Von Michael Dunkel *)

Nur wer heute aus der allgemeinen Norm fällt, hat eine Chance.

                       —  Meine ganz persönliche Meinung –

Ja was willst du denn hier als stinkender Normalo überhaupt, scheint die mediale und linke Position in Deutschland und auch der westlichen Welt zu sein.

Als sich Klaus Wowereit vor Jahrzehnten mit dem „und das ist auch gut so“ outete, erhielt er Zustimmung und Annahme, auch, wenn seine politischen Leistungen ja eher mäßig waren.

Ebenso Westerwelle und Jens Spahn hatten und haben nichts zu befürchten und viele Entertainer und Schauspieler leben damit, dass sie eben andere sexuelle Richtungen bevorzugen.

Allerdings gewinne ich heute mehr denn je den Eindruck, wenn sie sich in Allem bizarrer Verhalten würden, wäre ihr Erfolg größer und eher akzeptiert, sowohl von Medien als auch durch linke Positionen.Wenn sich Alice Weidel eine Feder in den Hintern stecken und mit blauen Haaren herum laufen würde, Jens Spahn sich im rosa Anzug präsentierte, hätten sie die mediale Aufmerksamkeit und Bewunderung, egal, welche ihrer Ansichten richtig wären. Genau das sehe ich als verkehrt an.

Es scheint tatsächlich so zu sein, wenn du ganz normal bist, ein konservatives Denken als Lebensweg bevorzugst, klassische Anzüge trägst, ohne gleich spießig zu sein, erhält man keine Aufmerksamkeit mehr im politischen Spektrum und schon gar nicht medial.

Schräg um jeden Preis, schrill bis zur Peinlichkeit ist gefragt und die neue Normalität heißt heute „Anders“.

Dabei ist doch nicht das Thema, sich verstecken zu müssen, sich selber zu unterdrücken, sondern nicht die individuelle Lebensweise zur Norm zu stilisieren und alle anderen Lebensweisen als veraltet oder sogar rassistisch zu stigmatisieren.

Wenn jemand nur deshalb die besten Chancen erhält gehört zu werden, weil er schwarz, muslimisch und auch noch schwul ist, stellt man doch die gesamte Gesellschaft auf den Kopf.

Wenn die Tendenz dazu geht, „normales“ Leben, Familie, Frau und Kinder, ins Abseits zu drängen und durch exzentrische Lebensformen und Art zu ersetzen, schafft man so eine neue Diskriminierung.

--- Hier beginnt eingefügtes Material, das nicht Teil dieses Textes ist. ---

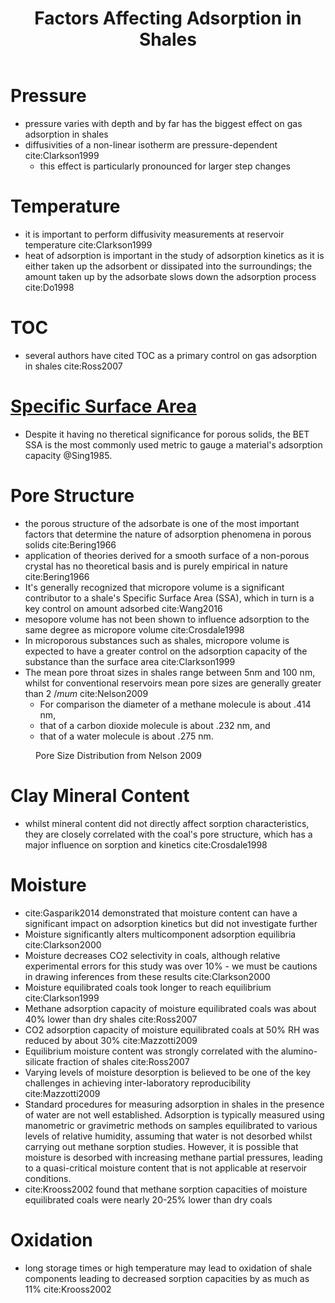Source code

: #+TITLE: Factors Affecting Adsorption in Shales

* Pressure 

- pressure varies with depth and by far has the biggest effect on gas adsorption in shales
- diffusivities of a non-linear isotherm are pressure-dependent cite:Clarkson1999
  - this effect is particularly pronounced for larger step changes

* Temperature

- it is important to perform diffusivity measurements at reservoir temperature cite:Clarkson1999
- heat of adsorption is important in the study of adsorption kinetics as it is either taken up the adsorbent or dissipated into the surroundings; the amount taken up by the adsorbate slows down the adsorption process cite:Do1998

* TOC 

- several authors have cited TOC as a primary control on gas adsorption in shales cite:Ross2007

* [[file:specificsurfacearea.org][Specific Surface Area]]

- Despite it having no theretical significance for porous solids, the BET SSA is the most commonly used metric to gauge a material's adsorption capacity @Sing1985.


* Pore Structure

- the porous structure of the adsorbate is one of the most important factors that determine the nature of adsorption phenomena in porous solids cite:Bering1966
- application of theories derived for a smooth surface of a non-porous crystal has no theoretical basis and is purely empirical in nature cite:Bering1966
- It's generally recognized that micropore volume is a significant contributor to a shale's Specific Surface Area (SSA), which in turn is a key control on amount adsorbed cite:Wang2016
- mesopore volume has not been shown to influence adsorption to the same degree as micropore volume cite:Crosdale1998
- In microporous substances such as shales, micropore volume is expected to have a greater control on the adsorption capacity of the substance than the surface area cite:Clarkson1999
- The mean pore throat sizes in shales range between 5nm and 100 nm, whilst for conventional reservoirs mean pore sizes are generally greater than 2 $/mum$ cite:Nelson2009
  - For comparison the diameter of a methane molecule is about .414 nm,
  - that of a carbon dioxide molecule is about .232 nm, and
  - that of a water molecule is about .275 nm.

#+CAPTION: Pore Size Distribution from Nelson 2009
#+NAME: Nelson Pore Throat Sizes
[[./Nelson200901.jpg]]

* Clay Mineral Content

- whilst mineral content did not directly affect sorption characteristics, they are closely correlated with the coal's pore structure, which has a major influence on sorption and kinetics cite:Crosdale1998

* Moisture

- cite:Gasparik2014 demonstrated that moisture content can have a significant impact on adsorption kinetics but did not investigate further
- Moisture significantly alters multicomponent adsorption equilibria cite:Clarkson2000
- Moisture decreases CO2 selectivity in coals, although relative experimental errors for this study was over 10% - we must be cautions in drawing inferences from these results cite:Clarkson2000
- Moisture equilibrated coals took longer to reach equilibrium cite:Clarkson1999
- Methane adsorption capacity of moisture equilibrated coals was about 40% lower than dry shales cite:Ross2007
- CO2 adsorption capacity of moisture equilibrated coals at 50% RH was reduced by about 30% cite:Mazzotti2009
- Equilibrium moisture content was strongly correlated with the alumino-silicate fraction of shales cite:Ross2007
- Varying levels of moisture desorption is believed to be one of the key challenges in achieving inter-laboratory reproducibility cite:Mazzotti2009
- Standard procedures for measuring adsorption in shales in the presence of water are not well established. Adsorption is typically measured using manometric or gravimetric methods on samples equilibrated to various levels of relative humidity, assuming that water is not desorbed whilst carrying out methane sorption studies. However, it is possible that moisture is desorbed with increasing methane partial pressures, leading to a quasi-critical moisture content that is not applicable at reservoir conditions.
- cite:Krooss2002 found that methane sorption capacities of moisture equilibrated coals were nearly 20-25% lower than dry coals


* Oxidation 

- long storage times or high temperature may lead to oxidation of shale components leading to decreased sorption capacities by as much as 11% cite:Krooss2002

Die Diskriminierung der Lebensart, welche für den Fortbestand der Gesellschaft gesorgt hat und hoffentlich auch weiter tut.

Was ich bei solchen Aktivitäten durch die westliche Welt für besonders gefährlich halte, sind die Teile der Welt, die dieses Verhalten mit Entsetzen sehen und entsprechend darauf reagieren.

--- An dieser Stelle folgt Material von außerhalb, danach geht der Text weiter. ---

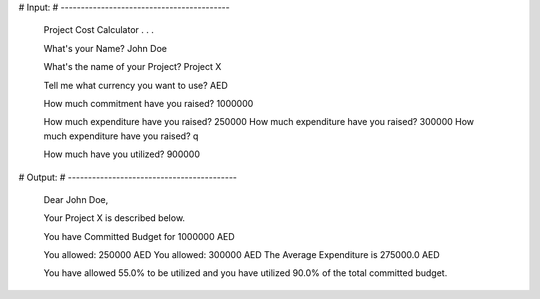# Input:
# ------------------------------------------

    Project Cost Calculator . . .

    What's your Name? John Doe

    What's the name of your Project? Project X

    Tell me what currency you want to use? AED

    How much commitment have you raised? 1000000

    How much expenditure have you raised? 250000
    How much expenditure have you raised? 300000
    How much expenditure have you raised? q

    How much have you utilized? 900000


# Output:
# ------------------------------------------

    Dear John Doe,

    Your Project X is described below.

    You have Committed Budget for 1000000 AED

    You allowed: 250000 AED
    You allowed: 300000 AED
    The Average Expenditure is 275000.0 AED

    You have allowed 55.0% to be utilized and you have utilized 90.0% of the total committed budget.
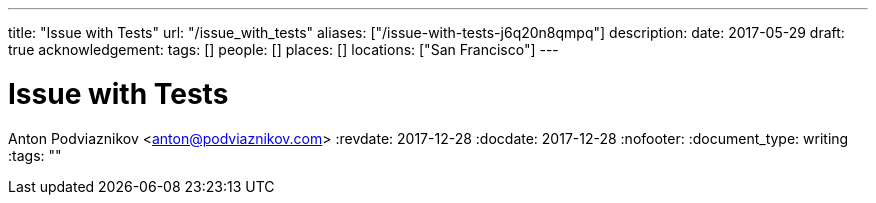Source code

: ---
title: "Issue with Tests"
url: "/issue_with_tests"
aliases: ["/issue-with-tests-j6q20n8qmpq"]
description: 
date: 2017-05-29
draft: true
acknowledgement: 
tags: []
people: []
places: []
locations: ["San Francisco"]
---

= Issue with Tests
Anton Podviaznikov <anton@podviaznikov.com>
:revdate: 2017-12-28
:docdate: 2017-12-28
:nofooter:
:document_type: writing
:tags: ""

Es ist in meinen Augen kein Zufall, dass gerade in unserer Zeit der Emir von Brunei die Todesstrafe von Homosexuellen fordert.

Wer mit Brechstangen agieren will, um ein bestehendes Haus zu erneuern, sollte sich nicht wundern, wenn es durch die rabiate Art der Veränderung zusammen bricht und zum Schluß nur noch Schutt übrig bleibt, wo doch von Renovierung gesprochen wurde.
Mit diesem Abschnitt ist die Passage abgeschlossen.